A loop that does not require an external frequency reference is the combined D/PLL comprising all of the elements shown in Fig. 7. As shown, the D/PLL contains two parallel control loops. The phase detector, loop amplifier, and VCXO form the core of a PLL, while the phase detector, loop amplifier, and VCPS form the core of a DLL, and is effectively summed with the first loop.

The two loops in the D/PLL act in concert to null out phase errors as follows: if the clock is behind the data, the phase detector drives the VCXO to a higher frequency and simultaneously increases the delay through the VCPS. Both of these actions serve to reduce the initial phase error since the faster clock picks up phase, while the delayed data loses phase. Eventually, the initial phase error is reduced to zero.

To investigate the loop dynamics, consider the linearized block diagram of Fig. 9 and the associated loop transmission magnitude plot of Fig. 10. As can be seen, the low-frequency loop transmission is controlled by the second-order PLL path, while the high-frequency loop behavior is controlled by the first-order DLL path.

The advantages of this connection derive from the manner in which loop stabilization is accomplished. Rather than realizing the zero in the loop filter as is customary (e.g., with a resistor in series with an integrating capacitor), the *phase shifter* provides the necessary zero, as is readily verified by considering the loop transmission behavior. The first-order DLL path sums with the second-order PLL path to yield a loop transmission that inflects at the intersection (at  $\omega = K_O/K_\phi$ ) of the two components. Hence the zero location (the inflection point) is set by a ratio of gain constants, in contrast with prior art.

To establish that the arrangement of Fig. 9 also evades jitter peaking, let us derive explicitly the jitter transfer function for the D/PLL.

From the block diagram of Fig. 9, the control voltage  $v_1$  may be expressed as follows:

$$v_1 = \frac{K_D}{s} \left( \phi_{\text{data}} - K_{\phi} v_1 - \phi_{\text{clk}} \right).$$



Fig. 9. D/PLL linearized block diagram.



Fig. 10. D/PLL loop transmission.

Now, we may also write:

$$\phi_{\rm clk} = v_1 \frac{K_O}{s}.$$

Eliminating  $v_1$  from these two expressions leads to the desired jitter transfer function:

$$H(s) = \frac{\phi_{\text{clk}}(s)}{\phi_{\text{data}}(s)} = \frac{K}{s^2 + K\tau s + K}$$

where  $K = K_D K_O$  and  $\tau = K_\phi / K_O$ . Note that this jitter transfer function is all-pole, with the same closed-loop poles as a standard second-order PLL (and hence the same stability), but there is no closed-loop zero. Thus, as long as one picks K and  $\tau$  so that the loop possesses a damping ratio  $\zeta$  greater than or equal to 0.707, this D/PLL exhibits no jitter peaking. This condition is readily satisfied by locating the zero well below loop crossover.

[Stored data entries]
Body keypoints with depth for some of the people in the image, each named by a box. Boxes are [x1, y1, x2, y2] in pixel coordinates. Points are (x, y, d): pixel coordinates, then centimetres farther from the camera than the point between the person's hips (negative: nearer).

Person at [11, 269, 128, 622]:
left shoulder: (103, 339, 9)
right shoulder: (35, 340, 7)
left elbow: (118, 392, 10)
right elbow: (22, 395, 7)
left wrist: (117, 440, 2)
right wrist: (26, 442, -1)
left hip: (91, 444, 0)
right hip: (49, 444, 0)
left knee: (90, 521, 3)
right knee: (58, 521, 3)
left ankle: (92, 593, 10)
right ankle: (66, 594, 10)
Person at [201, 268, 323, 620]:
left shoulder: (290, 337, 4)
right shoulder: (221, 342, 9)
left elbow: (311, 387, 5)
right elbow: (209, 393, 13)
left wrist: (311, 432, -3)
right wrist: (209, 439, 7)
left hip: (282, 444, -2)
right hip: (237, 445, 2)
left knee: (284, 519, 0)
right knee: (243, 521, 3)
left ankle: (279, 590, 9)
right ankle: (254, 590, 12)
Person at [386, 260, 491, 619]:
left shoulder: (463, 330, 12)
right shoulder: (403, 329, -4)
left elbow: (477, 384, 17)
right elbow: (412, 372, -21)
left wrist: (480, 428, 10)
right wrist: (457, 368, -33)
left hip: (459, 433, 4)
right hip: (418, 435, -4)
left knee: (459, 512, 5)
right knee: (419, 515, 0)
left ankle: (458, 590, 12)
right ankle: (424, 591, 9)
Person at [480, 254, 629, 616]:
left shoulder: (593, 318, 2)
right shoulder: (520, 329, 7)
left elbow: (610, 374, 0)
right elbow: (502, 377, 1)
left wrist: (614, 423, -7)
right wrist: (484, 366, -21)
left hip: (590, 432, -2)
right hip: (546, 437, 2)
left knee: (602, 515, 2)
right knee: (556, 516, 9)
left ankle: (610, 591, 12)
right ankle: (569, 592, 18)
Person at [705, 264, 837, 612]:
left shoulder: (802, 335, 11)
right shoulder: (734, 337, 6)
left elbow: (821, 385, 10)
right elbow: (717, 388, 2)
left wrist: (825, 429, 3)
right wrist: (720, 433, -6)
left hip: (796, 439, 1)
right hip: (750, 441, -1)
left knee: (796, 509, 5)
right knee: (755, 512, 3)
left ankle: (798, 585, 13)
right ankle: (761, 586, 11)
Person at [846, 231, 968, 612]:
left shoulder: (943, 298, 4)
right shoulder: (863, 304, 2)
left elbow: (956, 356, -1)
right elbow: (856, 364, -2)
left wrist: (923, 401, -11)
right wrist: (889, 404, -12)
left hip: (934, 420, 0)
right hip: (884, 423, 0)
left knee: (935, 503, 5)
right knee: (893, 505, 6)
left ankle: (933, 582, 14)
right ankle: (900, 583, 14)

* * *

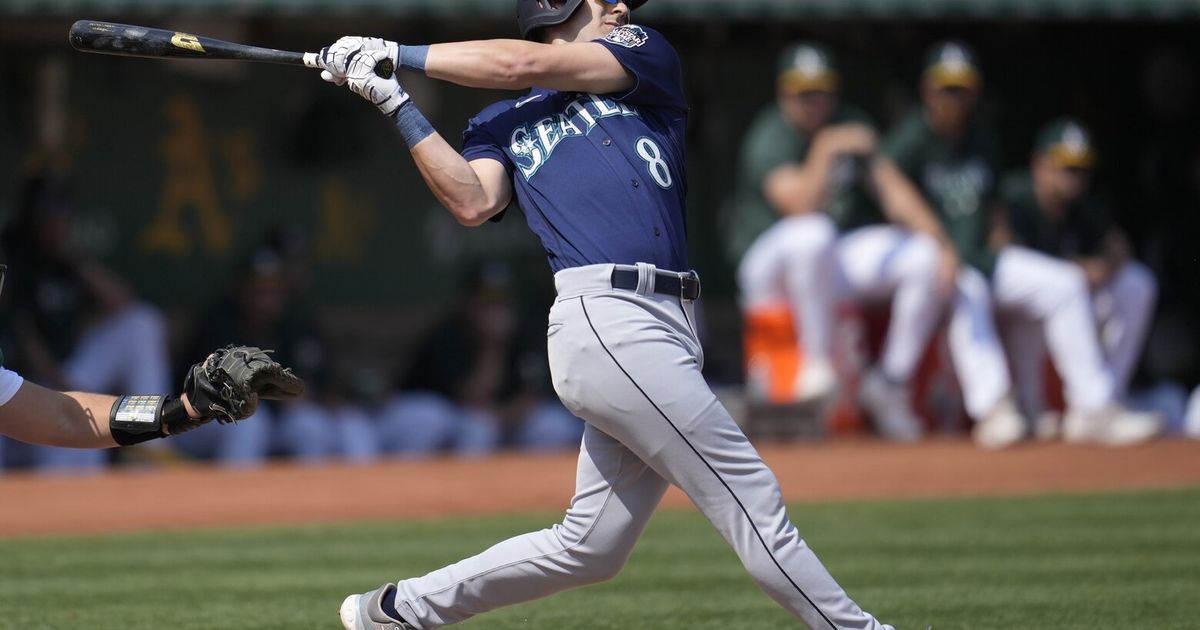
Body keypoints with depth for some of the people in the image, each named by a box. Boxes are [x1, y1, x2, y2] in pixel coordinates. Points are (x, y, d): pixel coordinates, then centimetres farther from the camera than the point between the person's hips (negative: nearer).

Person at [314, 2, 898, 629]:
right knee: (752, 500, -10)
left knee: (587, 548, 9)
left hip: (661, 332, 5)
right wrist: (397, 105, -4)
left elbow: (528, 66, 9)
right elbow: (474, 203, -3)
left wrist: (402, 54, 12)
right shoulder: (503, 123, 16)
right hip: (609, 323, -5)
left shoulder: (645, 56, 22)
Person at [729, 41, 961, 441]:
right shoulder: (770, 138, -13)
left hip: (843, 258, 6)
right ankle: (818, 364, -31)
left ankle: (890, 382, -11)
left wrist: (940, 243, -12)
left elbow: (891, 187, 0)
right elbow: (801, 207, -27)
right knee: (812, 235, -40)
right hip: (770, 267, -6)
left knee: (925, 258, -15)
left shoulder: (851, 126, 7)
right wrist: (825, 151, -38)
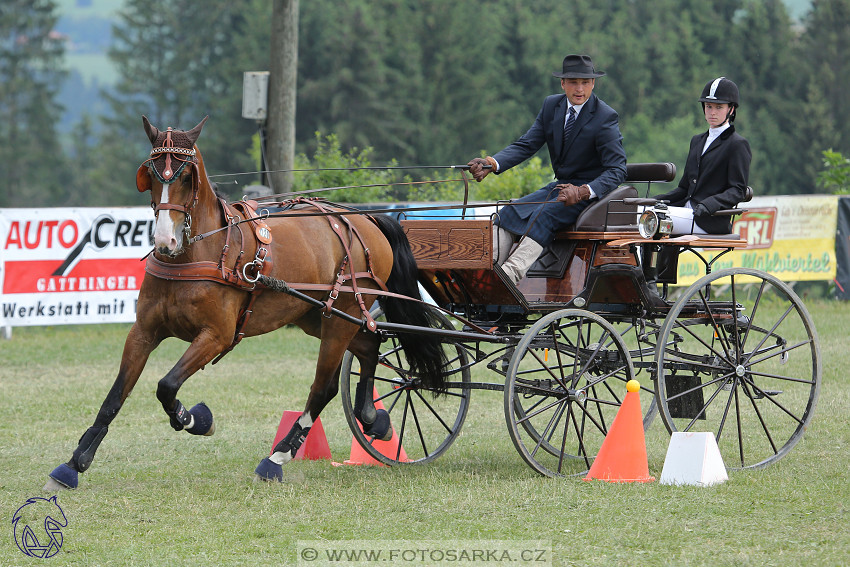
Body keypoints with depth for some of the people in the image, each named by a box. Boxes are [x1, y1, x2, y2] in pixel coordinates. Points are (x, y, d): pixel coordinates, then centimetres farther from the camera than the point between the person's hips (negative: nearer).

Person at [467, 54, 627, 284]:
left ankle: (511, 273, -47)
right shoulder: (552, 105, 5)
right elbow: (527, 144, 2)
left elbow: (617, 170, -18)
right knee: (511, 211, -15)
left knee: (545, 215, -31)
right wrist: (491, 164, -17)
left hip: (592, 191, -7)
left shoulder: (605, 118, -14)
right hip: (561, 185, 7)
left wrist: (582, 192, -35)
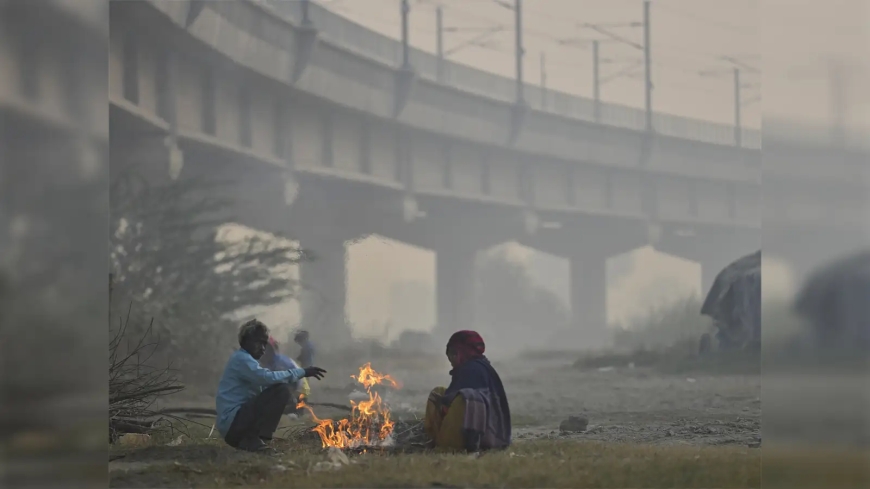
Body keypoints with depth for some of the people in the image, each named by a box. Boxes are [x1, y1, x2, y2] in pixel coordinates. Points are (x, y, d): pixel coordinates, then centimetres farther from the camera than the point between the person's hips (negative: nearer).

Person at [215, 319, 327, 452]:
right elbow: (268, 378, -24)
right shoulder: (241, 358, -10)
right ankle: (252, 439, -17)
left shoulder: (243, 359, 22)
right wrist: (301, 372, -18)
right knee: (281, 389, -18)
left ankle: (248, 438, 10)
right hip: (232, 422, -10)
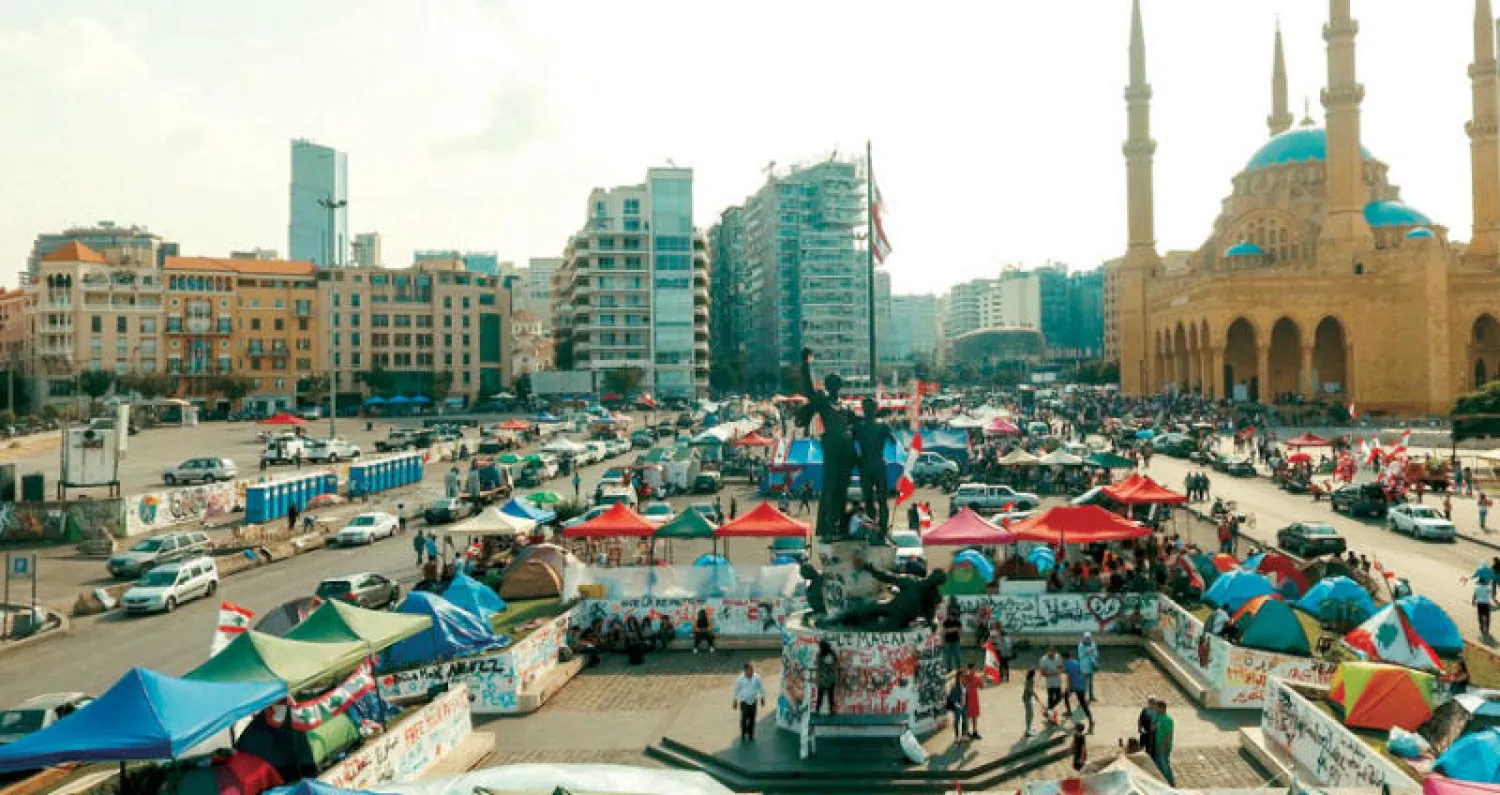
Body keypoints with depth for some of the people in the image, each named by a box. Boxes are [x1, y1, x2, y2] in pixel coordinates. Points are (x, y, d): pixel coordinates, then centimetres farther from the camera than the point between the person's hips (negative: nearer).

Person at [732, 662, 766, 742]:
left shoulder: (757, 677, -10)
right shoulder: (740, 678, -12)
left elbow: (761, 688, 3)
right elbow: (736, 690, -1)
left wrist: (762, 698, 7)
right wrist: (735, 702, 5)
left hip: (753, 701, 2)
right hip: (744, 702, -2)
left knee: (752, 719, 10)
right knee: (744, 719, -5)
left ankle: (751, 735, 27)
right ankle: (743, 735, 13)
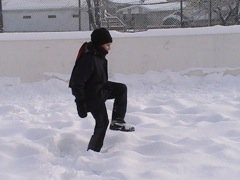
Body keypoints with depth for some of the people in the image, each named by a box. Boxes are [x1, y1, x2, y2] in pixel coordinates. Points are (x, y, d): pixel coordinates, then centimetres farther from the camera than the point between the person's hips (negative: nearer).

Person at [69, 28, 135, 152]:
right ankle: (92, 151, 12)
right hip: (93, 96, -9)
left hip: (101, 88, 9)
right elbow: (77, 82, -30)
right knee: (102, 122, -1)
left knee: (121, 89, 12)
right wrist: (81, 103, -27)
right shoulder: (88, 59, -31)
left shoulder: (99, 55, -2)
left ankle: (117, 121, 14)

...

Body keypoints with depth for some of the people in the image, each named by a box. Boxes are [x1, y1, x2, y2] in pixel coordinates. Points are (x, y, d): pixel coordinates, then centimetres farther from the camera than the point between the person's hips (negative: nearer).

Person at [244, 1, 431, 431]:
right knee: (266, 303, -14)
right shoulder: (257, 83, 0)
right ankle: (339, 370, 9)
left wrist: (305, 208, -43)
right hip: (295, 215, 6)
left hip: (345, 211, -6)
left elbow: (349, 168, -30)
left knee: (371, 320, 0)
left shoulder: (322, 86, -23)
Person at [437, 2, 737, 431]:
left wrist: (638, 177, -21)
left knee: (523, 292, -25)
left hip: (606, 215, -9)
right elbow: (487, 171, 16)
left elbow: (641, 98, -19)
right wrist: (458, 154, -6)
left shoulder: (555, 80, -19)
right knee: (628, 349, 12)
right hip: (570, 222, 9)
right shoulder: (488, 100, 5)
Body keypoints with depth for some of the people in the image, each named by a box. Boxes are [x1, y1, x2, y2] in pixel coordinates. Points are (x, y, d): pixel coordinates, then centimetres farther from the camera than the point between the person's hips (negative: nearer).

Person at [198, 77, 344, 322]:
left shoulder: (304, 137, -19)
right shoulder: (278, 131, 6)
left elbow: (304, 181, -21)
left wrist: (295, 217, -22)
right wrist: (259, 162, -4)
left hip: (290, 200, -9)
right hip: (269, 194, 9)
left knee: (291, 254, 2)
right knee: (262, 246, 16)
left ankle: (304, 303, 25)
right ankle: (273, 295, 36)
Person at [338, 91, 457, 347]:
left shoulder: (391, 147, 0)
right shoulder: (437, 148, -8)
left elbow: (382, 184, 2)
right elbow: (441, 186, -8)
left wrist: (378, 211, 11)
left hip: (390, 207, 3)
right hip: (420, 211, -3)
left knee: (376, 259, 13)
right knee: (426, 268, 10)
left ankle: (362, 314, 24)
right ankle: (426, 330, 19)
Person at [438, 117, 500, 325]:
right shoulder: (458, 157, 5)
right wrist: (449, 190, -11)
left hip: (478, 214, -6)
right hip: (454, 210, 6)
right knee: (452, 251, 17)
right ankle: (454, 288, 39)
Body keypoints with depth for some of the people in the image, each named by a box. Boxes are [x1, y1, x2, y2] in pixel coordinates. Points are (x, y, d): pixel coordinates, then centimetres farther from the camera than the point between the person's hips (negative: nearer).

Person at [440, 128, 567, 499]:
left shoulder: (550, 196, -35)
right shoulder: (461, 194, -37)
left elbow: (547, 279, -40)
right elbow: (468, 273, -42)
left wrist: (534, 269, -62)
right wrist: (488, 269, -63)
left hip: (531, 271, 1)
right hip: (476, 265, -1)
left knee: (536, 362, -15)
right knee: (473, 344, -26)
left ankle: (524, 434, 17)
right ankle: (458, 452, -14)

Action item: In the D/PLL passage above, duplicate everything from "A loop that" down to "the first loop.", word for word.

Exercise result:
A loop that does not require an external frequency reference is the combined D/PLL comprising all of the elements shown in Fig. 7. As shown, the D/PLL contains two parallel control loops. The phase detector, loop amplifier, and VCXO form the core of a PLL, while the phase detector, loop amplifier, and VCPS form the core of a DLL, and is effectively summed with the first loop.